SÃO PAULO - O juiz Valter Alexandre Mena, da 3º Vara da Fazenda Pública, concedeu, na noite de segunda-feira, uma liminar a favor do Sindicato dos Hoteis, Restaurantes, Bares e Similares de Itapeva e região contra a Lei Antifumo, que entrou em vigor no dia 7 de agosto em todo o Estado de São Paulo. Assim, o cigarro fica liberado em cerca dos três mil bares dos 18 municípios da região.

Redação |


Na decisão, o juiz ainda anulou seis multas aplicadas pelos fiscais do governo nos quatro dias de vigência da lei na localidade. A liminar garante o consumo de cigarros e derivados em bares e estabelecimentos abertos ou que tenham fumódromos.

A Associação Brasileira de Gastronomia, Hospedagem e Turismo (Abresi) entrou com a ação na semana passada em nome do Sindicato, segundo seu diretor jurídico, Marcos Vinicius Rosa.

AE

Rosa diz que a ação proposta pela Abresi suscita a inconstitucionalidade da Lei Antifumo e alega que o direito dos empresários está sendo violado. "Se um empresário quiser abrir um bar destinado unicamente para os fumantes, não pode? Se um não fumante entrar é porque quer e está consciente de que ali é um bar para fumantes. Esta lei fere a liberdade de escolha", argumenta.

Ainda de acordo com o diretor jurídico da Abresi, a vida pertence ao homem, e não ao Estado. "O Estado não pode interferir assim nas nossas vidas."

No processo, o juiz diz que baseou a sua decisão na liminar concedida para a Abresi no dia 23 de junho , também contra a lei que restringe o uso do cigarro em ambientes fechados. Essa decisão anterior foi anulada pelo Tribunal de Justiça de São Paulo na mesma noite.

A Secretaria de Justiça de São Paulo informou que vai recorrer da decisão, que vai valer nas cidades de Apiaí, Barra do Chapéu, Barra do Turvo, Bonsucesso de Itararé, Buri, Capão Bonito, Guapiára, Iporanga, Itaberá, Itapeva, Itararé, Itaóca, Nova Campina, Ribeira, Ribeirão Branco, Ribeirão Grande, Riversul e Taquarivaí.

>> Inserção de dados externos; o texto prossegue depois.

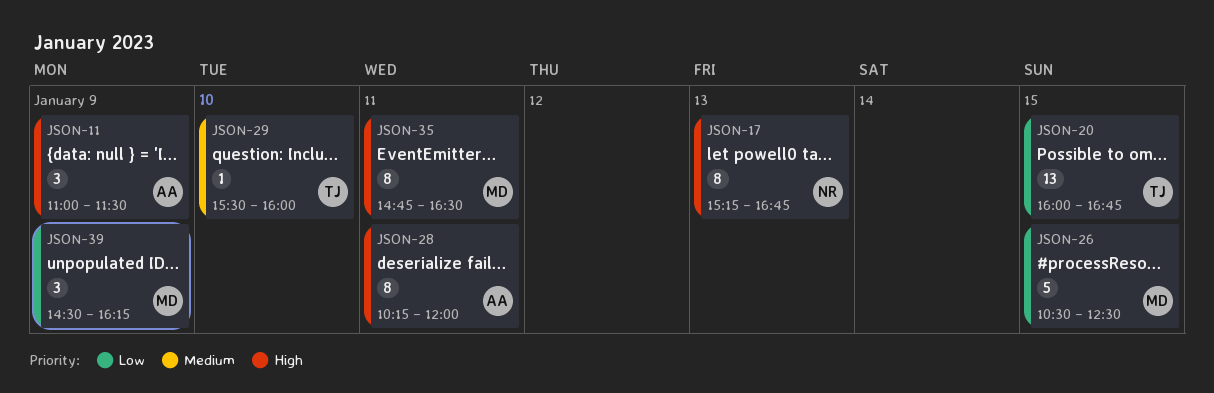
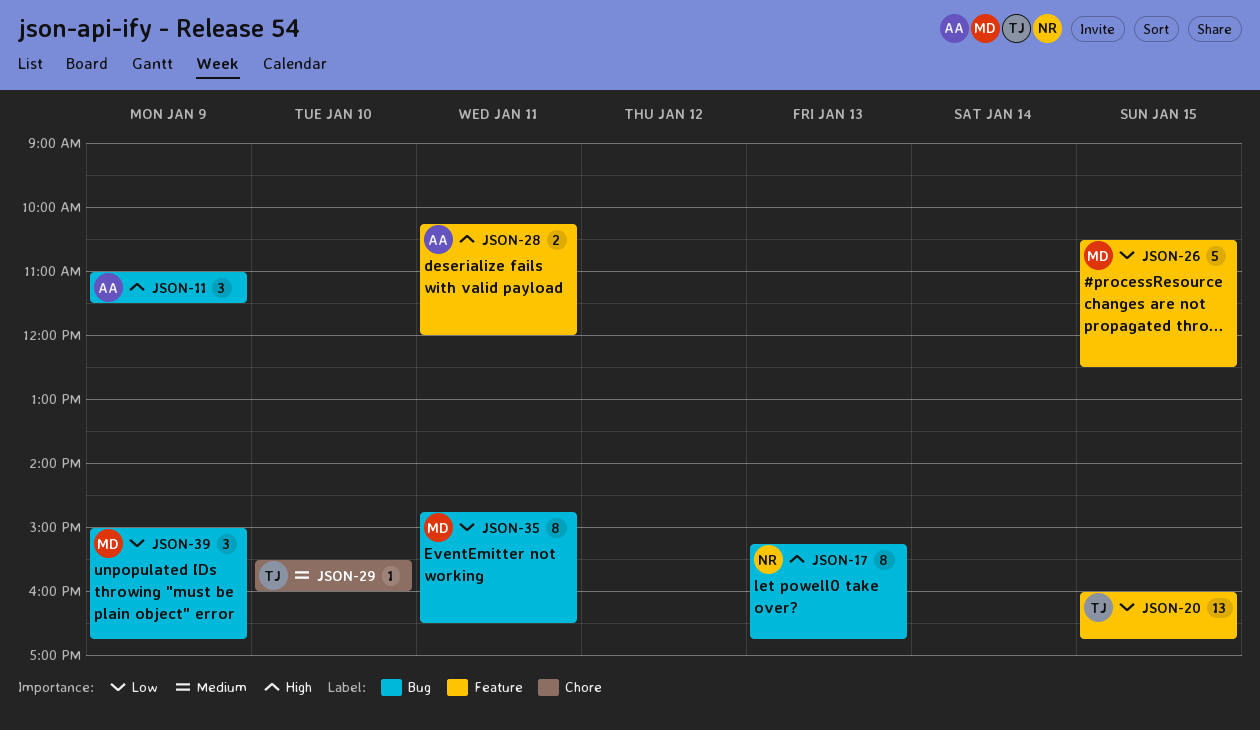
JSON-28, estimate: 8 -> 2
JSON-35, priority: High -> Low
JSON-39, begins: 14:30 -> 15:00
JSON-39, ends: 16:15 -> 16:45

Ainda correm na Justiça em torno de 30 ações que pedem a suspensão dos efeitos da Lei Antifumo, de acordo com a Abresi. A mais relevante delas é uma Ação Direta de Inconstitucionalidade (Adin), com pedido de liminar, impetrada no Superior Tribunal Federal (STF). Nela, a Confederação Nacional do Turismo (CNTur) propõe que o consumo de cigarro seja autorizado em bares, hotéis e restaurantes em todo o Estado. A ação já passa por análise do ministro Celso de Mello e corre em regime de urgência.

Um balanço divulgado na segunda-feira pela Secretaria de Estado da Saúde mostrou que 50 estabelecimentos foram multados nos três primeiros dias de vigência da Lei Antifumo em São Paulo. Ao todo, segundo o órgão, 3.864 locais foram fiscalizados no Estado.